I tempi dell’autore: come fai a vivere con tante storie in parallelo?

Per natura le routine mi angosciano, ma senza disciplina e metodo non andrei da nessuna parte: io scrivo soprattutto la mattina e il pomeriggio, talvolta concedendomi un panino al volo. Non sempre scrivo la stessa quantità di pagine, dipende dalle consegne e dalla natura dei progetti a cui sto lavorando, ma scrivo sempre. La sera, a meno che non ci sia una deadline impellente, la dedico a me, alla casa, a mio marito, ad ascoltare musica e guardare film e serie, agli amici.

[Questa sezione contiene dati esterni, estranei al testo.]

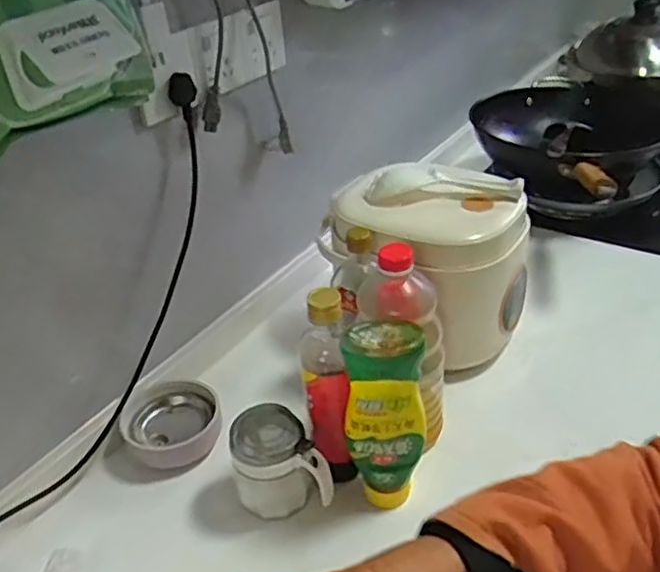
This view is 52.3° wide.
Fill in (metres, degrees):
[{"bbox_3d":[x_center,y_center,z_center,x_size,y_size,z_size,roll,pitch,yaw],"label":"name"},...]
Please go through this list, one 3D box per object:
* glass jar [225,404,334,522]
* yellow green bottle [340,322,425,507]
[{"bbox_3d":[-0.055,0.197,0.731,0.091,0.106,0.097,-3,34,2],"label":"glass jar"},{"bbox_3d":[0.055,0.136,0.695,0.077,0.224,0.054,-8,34,-6],"label":"yellow green bottle"}]

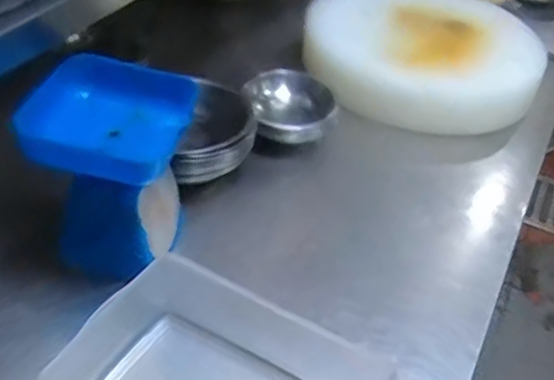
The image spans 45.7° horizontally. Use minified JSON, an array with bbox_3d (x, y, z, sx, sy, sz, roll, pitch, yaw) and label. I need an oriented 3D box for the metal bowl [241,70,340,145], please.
[{"bbox_3d":[0.027,-0.135,1.053,0.139,0.066,0.139,4,41,-3],"label":"metal bowl"}]

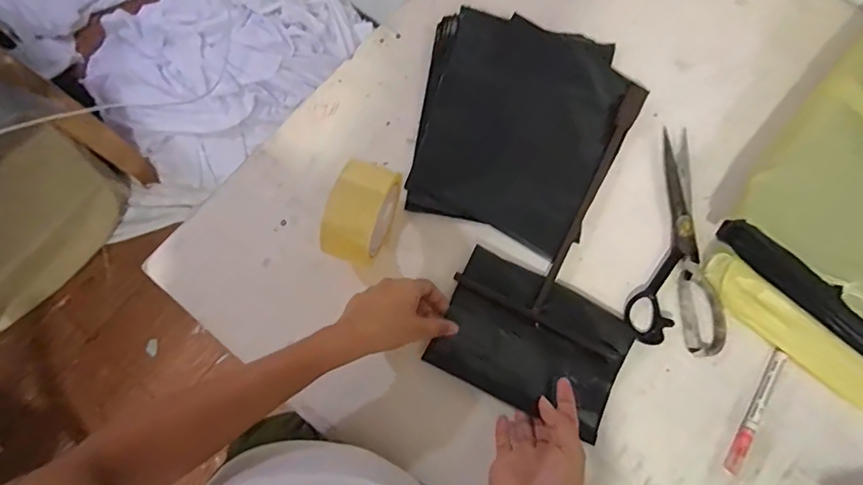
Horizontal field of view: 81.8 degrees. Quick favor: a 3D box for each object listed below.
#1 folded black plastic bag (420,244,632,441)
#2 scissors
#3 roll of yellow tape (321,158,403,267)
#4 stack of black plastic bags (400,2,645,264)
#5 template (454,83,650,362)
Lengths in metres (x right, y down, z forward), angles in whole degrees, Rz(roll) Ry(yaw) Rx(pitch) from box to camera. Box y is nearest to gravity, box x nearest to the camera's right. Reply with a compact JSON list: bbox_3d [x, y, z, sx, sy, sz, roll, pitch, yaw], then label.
[{"bbox_3d":[0.103,0.102,0.511,0.184,0.010,0.131,26,77,7],"label":"folded black plastic bag"},{"bbox_3d":[0.276,-0.002,0.539,0.096,0.011,0.235,13,76,4],"label":"scissors"},{"bbox_3d":[-0.069,-0.025,0.501,0.048,0.102,0.093,19,76,5],"label":"roll of yellow tape"},{"bbox_3d":[0.098,-0.137,0.576,0.235,0.012,0.268,20,76,5],"label":"stack of black plastic bags"},{"bbox_3d":[0.177,-0.050,0.552,0.171,0.012,0.309,28,77,7],"label":"template"}]

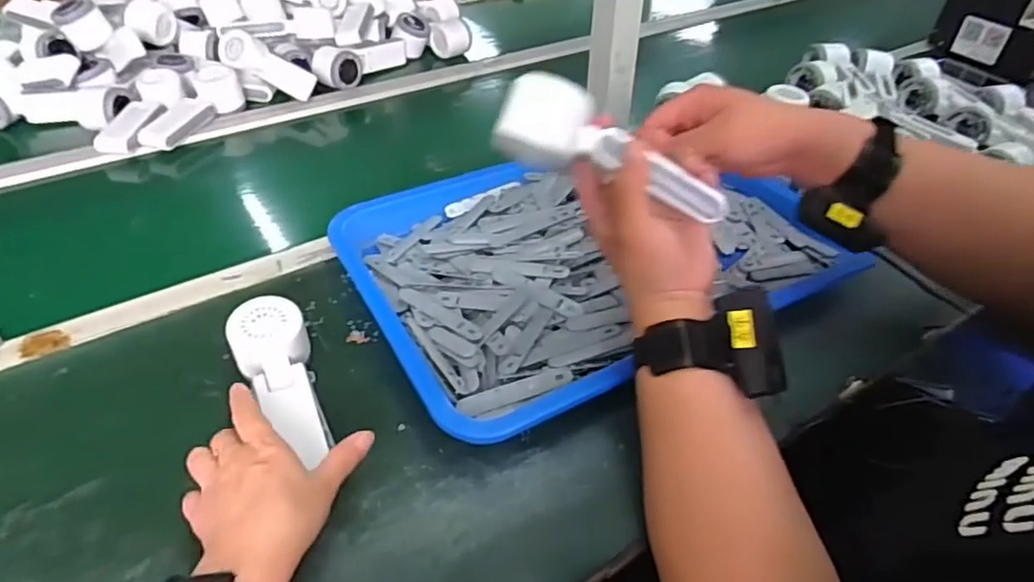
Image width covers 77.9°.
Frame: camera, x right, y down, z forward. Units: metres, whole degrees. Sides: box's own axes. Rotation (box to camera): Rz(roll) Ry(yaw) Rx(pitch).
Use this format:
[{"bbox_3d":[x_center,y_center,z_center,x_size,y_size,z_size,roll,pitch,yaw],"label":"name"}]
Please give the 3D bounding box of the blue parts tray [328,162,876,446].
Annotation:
[{"bbox_3d":[0.059,-0.039,0.648,0.439,0.052,0.364,-17,43,-20],"label":"blue parts tray"}]

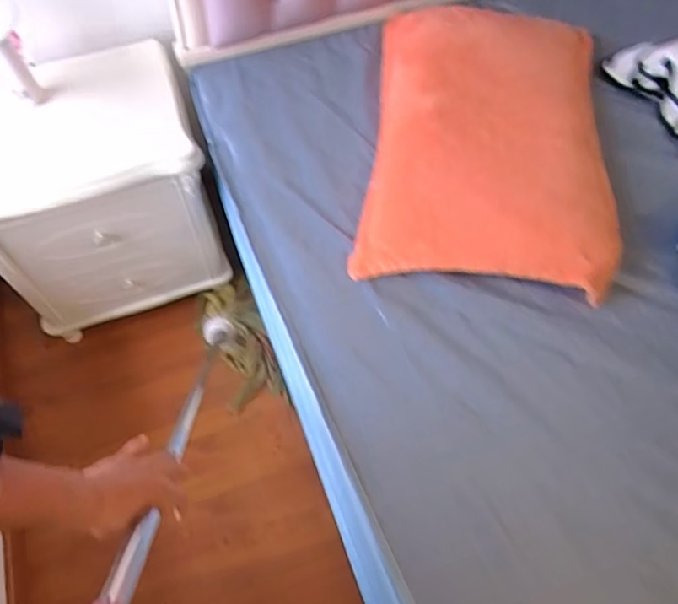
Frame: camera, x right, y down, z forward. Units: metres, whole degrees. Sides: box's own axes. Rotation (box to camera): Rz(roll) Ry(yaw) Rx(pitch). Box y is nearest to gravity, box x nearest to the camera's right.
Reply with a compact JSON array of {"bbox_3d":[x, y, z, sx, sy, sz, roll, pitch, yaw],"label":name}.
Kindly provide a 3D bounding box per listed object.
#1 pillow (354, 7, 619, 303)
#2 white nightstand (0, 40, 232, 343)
[{"bbox_3d":[0.280,-0.333,0.992,0.419,0.099,0.648,7,60,4],"label":"pillow"},{"bbox_3d":[-0.561,-0.246,1.206,0.497,0.458,0.384,-17,62,-10],"label":"white nightstand"}]

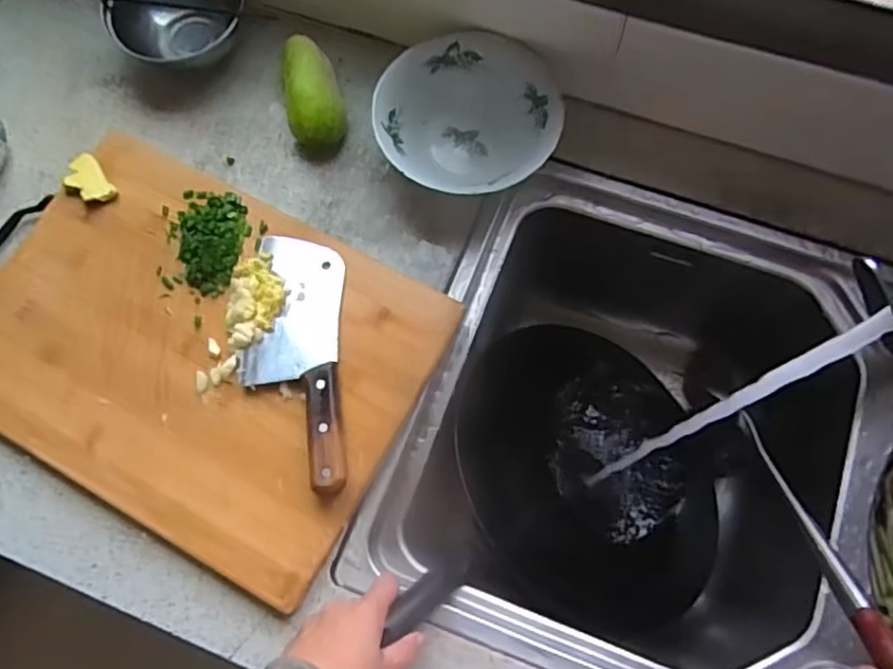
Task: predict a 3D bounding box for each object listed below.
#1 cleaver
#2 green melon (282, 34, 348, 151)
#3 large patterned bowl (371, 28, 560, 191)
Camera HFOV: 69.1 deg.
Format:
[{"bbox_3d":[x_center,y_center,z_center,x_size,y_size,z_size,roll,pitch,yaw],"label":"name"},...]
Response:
[{"bbox_3d":[-0.130,0.017,0.546,0.084,0.027,0.226,-5,72,1],"label":"cleaver"},{"bbox_3d":[-0.133,-0.238,0.634,0.052,0.056,0.119,-19,72,-4],"label":"green melon"},{"bbox_3d":[0.020,-0.199,0.615,0.166,0.056,0.162,-1,72,2],"label":"large patterned bowl"}]

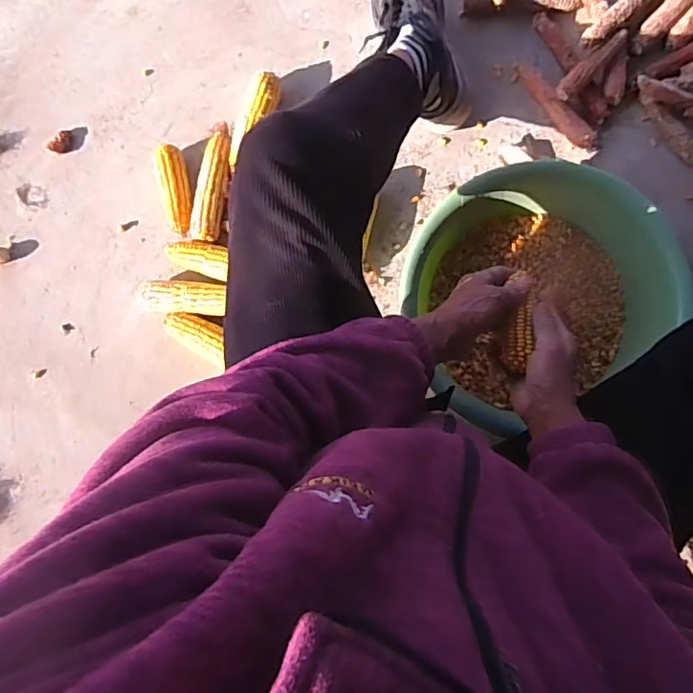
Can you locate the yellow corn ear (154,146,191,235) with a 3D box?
[{"bbox_3d":[-0.268,-0.242,0.847,0.049,0.051,0.141,-12,83,5],"label":"yellow corn ear"}]

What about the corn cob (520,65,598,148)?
[{"bbox_3d":[0.309,-0.355,0.802,0.031,0.029,0.159,-39,82,1],"label":"corn cob"}]

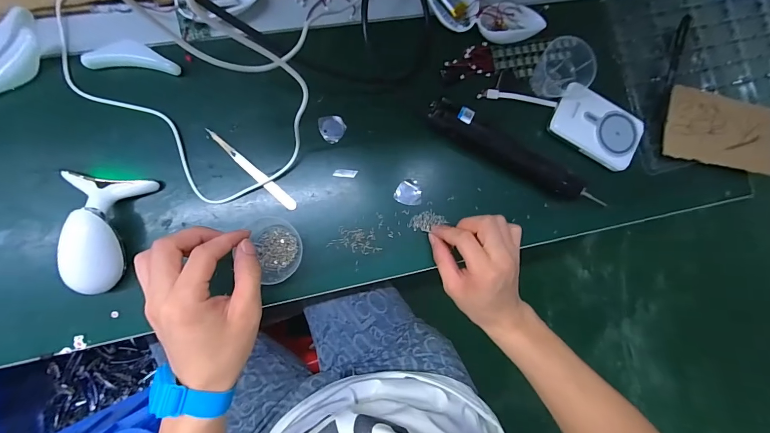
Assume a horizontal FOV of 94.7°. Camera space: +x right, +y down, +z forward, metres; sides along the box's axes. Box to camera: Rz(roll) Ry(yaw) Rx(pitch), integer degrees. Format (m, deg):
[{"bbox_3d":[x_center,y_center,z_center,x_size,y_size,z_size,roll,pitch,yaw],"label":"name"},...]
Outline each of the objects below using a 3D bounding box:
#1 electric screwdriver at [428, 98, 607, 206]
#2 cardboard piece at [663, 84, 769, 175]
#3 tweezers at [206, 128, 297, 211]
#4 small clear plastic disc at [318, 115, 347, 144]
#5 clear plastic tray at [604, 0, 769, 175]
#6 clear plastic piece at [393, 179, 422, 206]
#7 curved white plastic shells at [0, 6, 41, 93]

È spesso in questi momenti che mi vengono in mente nuove idee o ispirazioni per qualcosa che sto già scrivendo: non si finisce mai davvero di lavorare! Un altro momento fortemente creativo si presenta senza essere invitato intorno alle cinque del mattino. Quando succede, resto sveglia nel letto a elaborare parti di storie o di dialoghi a mente, senza trovare la forza di alzarmi e buttare le idee su Word o Final Draft. Al massimo, afferro il telefono dal comò e prendo degli appunti che solo io sarei poi in grado di decifrare. Questa specie di piccola tortura dà spesso buoni frutti: si dice che le illuminazioni migliori arrivino proprio a ridosso dell’alba, tra il sonno e la veglia, mentre gli altri dormono.

Per concludere, una domanda ”tecnica”: ma per te scrivere è una cosa che, come il protagonista di Misery non deve morire di Stephen King, si fa ovunque, comunque e a prescindere da tutto, oppure hai i tuoi riti, i tuoi strumenti, le tue manie?

Mi piacerebbe essere capace, come tanti amici e colleghi scrittori e sceneggiatori, di scrivere in un bar o al parco, ma per me non funziona proprio così. Riesco quasi solo da casa, dal mio studiolo, quando sono sola o al massimo con mio marito in giro che ogni tanto mi porta un bicchiere d’acqua o qualcosa da mangiare per non svenire. Quando scrivo o edito entro in una sorta di apnea e a volte mi dimentico dei bisogni primari fino a che non si fanno impellenti!

La musica è la mia migliore compagna. La tengo accesa dalla mattina alla sera. Non a caso, è la mia più grande passione insieme alla scrittura. Scrivo su uno dei miei due computer, mai a mano: la mia mente corre più veloce e ho bisogno di battere su una tastiera oppure le idee si dissolvono. Contrariamente allo stereotipo dello scrittore/scrittrice poi, non bevo caffè e non lavoro in un ambiente disordinato e polveroso da artista bohémien. Non so neppure se considerarmi un’artista: sono una che non può fare a meno di scrivere storie, e che è riuscita con grande fatica e tenacia a farlo diventare un mestiere.